Since interest is same,

$\Rightarrow 5000 \times \dfrac{n(n + 1)}{24} \times \dfrac{8}{100} = x \times \dfrac{n(n + 1)}{24} \times \dfrac{10}{100} \\[1em] \Rightarrow 5000 \times \dfrac{8}{100} = x \times \dfrac{10}{100} \\[1em] \Rightarrow 5000 \times 8 = 10x \\[1em] \Rightarrow 40000 = 10x \\[1em] \Rightarrow x = 4000.$

Hence, Premlata must deposit ₹ 4,000 per month to get the same interest when the rate of interest is increased by 2%.

Case study:
Manish, a bank employee, purchased a plot (15 m × 18 m) in Ghaziabad.
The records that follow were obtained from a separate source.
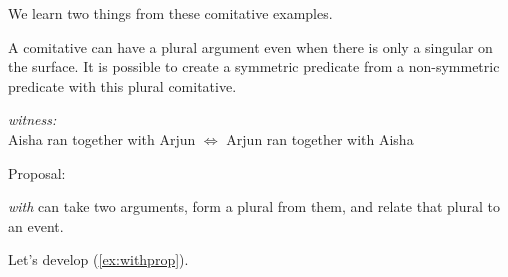 \documentclass[twoside, 12pt]{article}
\begin{document}
We learn two things from these comitative examples.
\begin{exe}
\raggedright
  \ex \label{ex:2things}
  \begin{xlist}
    \ex A comitative can have a plural argument even when there is only a singular on the surface.
    \ex It is possible to create a symmetric predicate from a non-symmetric predicate with this plural comitative.
    \begin{xlist}
      \sn \textit{witness:}\\ Aisha ran together with Arjun $\Leftrightarrow$ Arjun ran together with Aisha
    \end{xlist}
  \end{xlist}
\end{exe}
Proposal:
\begin{exe}
\raggedright
  \ex \label{ex:withprop} \textit{with} can take two arguments, form a plural from them, and relate that plural to an event.
\end{exe}
Let's develop (\ref{ex:withprop}).
\end{document}
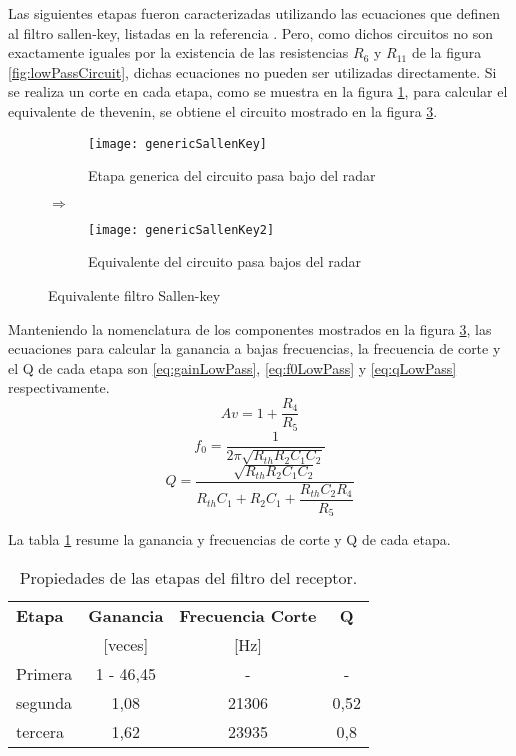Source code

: Las siguientes etapas fueron caracterizadas utilizando las ecuaciones que definen al filtro sallen-key, listadas en la referencia \cite{Unwin2003}. Pero, como dichos circuitos no son exactamente iguales por la existencia de las resistencias $R_6$ y $R_{11}$ de la figura \ref{fig:lowPassCircuit}, dichas ecuaciones no pueden ser utilizadas directamente. Si se realiza un corte en cada etapa, como se muestra en la figura \ref{fig:genericSallen}, para calcular el equivalente de thevenin, se obtiene el circuito mostrado en la figura \ref{fig:genericSallen2}.

\begin{figure}
  \centering
  \begin{subfigure}{0.4\textwidth}
    \texttt{[image: genericSallenKey]}
    \caption{Etapa generica del circuito pasa bajo del radar}
    \label{fig:genericSallen}   
  \end{subfigure}
  {\color{blue}\LARGE$\Rightarrow$}
  \begin{subfigure}{0.4\textwidth}
    \texttt{[image: genericSallenKey2]}
    \caption{Equivalente del circuito pasa bajos del radar}
    \label{fig:genericSallen2}
  \end{subfigure}             
  \caption{Equivalente filtro Sallen-key}
\end{figure}
Manteniendo la nomenclatura de los componentes mostrados en la figura \ref{fig:genericSallen2}, las ecuaciones para calcular la ganancia a bajas frecuencias, la frecuencia de corte y el Q de cada etapa son \ref{eq:gainLowPass}, \ref{eq:f0LowPass} y \ref{eq:qLowPass} respectivamente.
\begin{equation}\label{eq:gainLowPass}
  Av = 1 + \dfrac{R_4}{R_5}
\end{equation}
\begin{equation}\label{eq:f0LowPass}
  f_0 = \dfrac{1}{2\pi\sqrt{R_{th}R_2C_1C_2}}
\end{equation}
\begin{equation}\label{eq:qLowPass}
  Q = \dfrac{\sqrt{R_{th}R_2C_1C_2}}{R_{th}C_1 + R_2C_1 + \dfrac{R_{th}C_2R_4}{R_5}}
\end{equation}

La tabla \ref{tab:lowPassProperties} resume la ganancia y frecuencias de corte y Q de cada etapa.

\begin{table}[htb]
  \caption{Propiedades de las etapas del filtro del receptor.}
  \centering
  \label{tab:lowPassProperties}
  \begin{tabular}{l c c c}
  \toprule
  \textbf{Etapa} & \textbf{Ganancia} & \textbf{Frecuencia Corte} & \textbf{Q} \tabularnewline
   & [veces] & [Hz] & \tabularnewline
  \midrule
  Primera & 1 - 46,45 & - & - \tabularnewline

  segunda & 1,08 & 21306 & 0,52 \tabularnewline

  tercera & 1,62 & 23935 & 0,8 \tabularnewline

  \bottomrule
  \end{tabular}
\end{table}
He paid ₹ 2,00,000 at the beginning as down payment and agreed to pay the remaining ₹ 6,00,000 at the end of 2 years from the date of purchase.

In order to pay ₹ 6,00,000 at the end of two years, he opened an R.D. account in his bank, with ₹ 20,000 per month at 8% rate of interest.

(i) Find the maturity value of this account at end of 2 years.

(ii) Is the M.V. of the above R.D. account equal to ₹ 6,00,000 ?

If not, how much more/less should the monthly instalment be so that Manish gets the required money (₹ 6,00,000) at the end of two years ?

Answer

(i) Given,

n = 2 years = 24 months, P = ₹ 20,000, r = 8%

$I = P \times \dfrac{n(n + 1)}{2 \times 12} \times \dfrac{r}{100}$

Substituting values we get :

$\therefore I = 20000 \times \dfrac{24(25)}{24} \times \dfrac{8}{100} \\[1em] = 20000 \times 25 \times \dfrac{8}{100} \\[1em] = 20000 \times 2 \\[1em] = ₹ 40,000$

Maturity Value (M.V.) = Sum deposited + Interest

= ₹ 20,000 × 24 + ₹ 40,000 = ₹ 5,20,000.

Hence, the maturity value of this account at end of 2 years = ₹ 5,20,000.

(ii) Maturity value of the R.D. account is ₹ 5,20,000.

So the maturity value is not equal to ₹ 6,00,000.

₹ 6,00,000 - ₹ 5,20,000 = ₹ 80,000

So, Manish gets ₹ 80,000 less.

Thus, the M.V. of the above R.D. account is not equal to ₹ 6,00,000.

Let required monthly instalment be x.

$I = P \times \dfrac{n(n + 1)}{2 \times 12} \times \dfrac{r}{100}$

Substituting values we get :

$\therefore I = x \times \dfrac{24(25)}{24} \times \dfrac{8}{100} \\[1em] = 2x$

Maturity value = 24x + 2x = 26x

Since required M.V. = 6,00,000

26x = 6,00,000

x = $\dfrac{6,00,000}{26}$ = 23,076.92 ≈ ₹ 23,077.

Difference in monthly instalment = ₹ 23,077 − ₹ 20,000

= ₹ 3,077.

Hence, monthly instalment should be ₹ 3,077 more per month to get ₹ 6,00,000 at the end of two years.